By Katie Zheng, TWU Planning Manager
The impact of COVID-19 on our community and economy is undeniable, with Texas experiencing a record high unemployment rate of 13.0% as of June of this year. During this time of crisis, jobs in essential services are in high demand and are more important than ever. We urge those who are seeking employment, particularly women, to consider applying for positions in the water industry. Water is critical to our health and safety in good times, and in bad.
I saw firsthand the importance of clean, reliable water during a crisis many years ago. When I was young, there was an explosion that led to a benzene spill at a petrochemical plant upstream from my hometown in Northeast China, and it contaminated our major source of surface water. Four million people didn’t have access to the municipal water system for five days until the pollutant concentrations in the river had declined below permissible levels. I watched a group of engineers and scientists clean the river and restore potable water to our community and was inspired by their admirable work. I decided in that moment to pursue environmental engineering. Now we are facing a global crisis and are relying on utility workers to keep safe, reliable water running during the COVID-19 pandemic. The first step in preventing the spread of the virus is to wash hands thoroughly. Without our precious resource, this is difficult to do.
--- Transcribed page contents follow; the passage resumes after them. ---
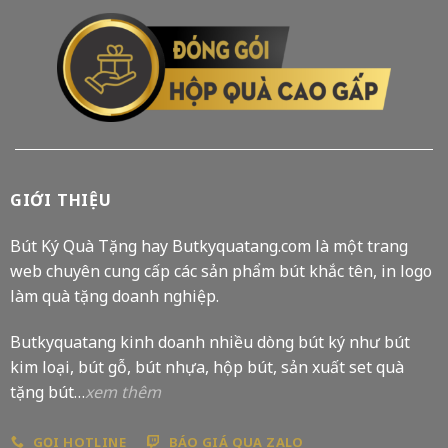
GIỚI THIỆU
Bút Ký Quà Tặng hay Butkyquatang.com là một trang
web chuyên cung cấp các sản phẩm bút khắc tên, in logo
làm quà tặng doanh nghiệp.
Butkyquatang kinh doanh nhiều dòng bút ký như bút
kim loại, bút gỗ, bút nhựa, hộp bút, sản xuất set quà
tặng bút…
xem thêm
GỌI HOTLINE
BÁO GIÁ QUA ZALO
The Texas water industry faces a looming workforce shortage, especially for workers involved in the daily operations of water and wastewater plants. As a generation of water and wastewater operators near retirement and new development continues in Texas, it could become more difficult and costly to provide safe drinking water and to protect the state waterways from pollutants if we don’t recruit new talent to our industry.
As the co-chair of the Workforce Development Committee at the Water Environment Association of Texas (WEAT), I work to promote water career awareness across the state. Our goal is to support a diverse range of people entering the water utility workforce at multiple stages in order to create a “pipeline” of water workers.
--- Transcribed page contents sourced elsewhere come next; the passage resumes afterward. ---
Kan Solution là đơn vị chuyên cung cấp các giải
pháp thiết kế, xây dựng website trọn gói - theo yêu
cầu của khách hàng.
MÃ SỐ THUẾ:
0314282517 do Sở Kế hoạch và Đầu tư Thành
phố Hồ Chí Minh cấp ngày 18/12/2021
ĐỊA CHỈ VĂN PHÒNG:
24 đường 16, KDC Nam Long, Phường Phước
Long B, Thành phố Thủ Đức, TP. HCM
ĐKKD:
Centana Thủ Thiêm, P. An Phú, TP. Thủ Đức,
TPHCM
As a female engineer, I have frequently been the only woman in the room during meetings. Overall, women are underrepresented in STEM fields, and the water utility sector remains male-dominated. A recent report by the World Bank’s Water Global Practice reveals that less than one in five water workers are women, and that only 18% of technical and leadership roles in the sector’s workforce are held by women. Fortunately, the water industry is encouraging women and diverse workers to get involved in STEM fields and assume leadership roles. I urge women to join professional organizations and mentorship programs that support these efforts.
For those interested in working in the water sector, many high schools and community colleges offer on-the-job training programs that are accredited by the Texas Commission on Environmental Quality (TCEQ). Now is an opportune time for students and new graduates to explore these programs as water operators are essential workers who can earn competitive wages, face lower educational barriers to entry, develop extensive knowledge and cross-disciplinary skills, and have the ability to work independently in the field. Given the current public health crisis, providing clean water is more important than ever and now is a good time to pursue a career in the water industry where people can make a difference. While over two million Texans are facing unemployment, SouthWest Water Company is hiring and committed to keeping employees safe and healthy. I hope that the tireless efforts of our frontline workers during this crisis will inspire professionals across the state to join our industry in the same way they inspired me.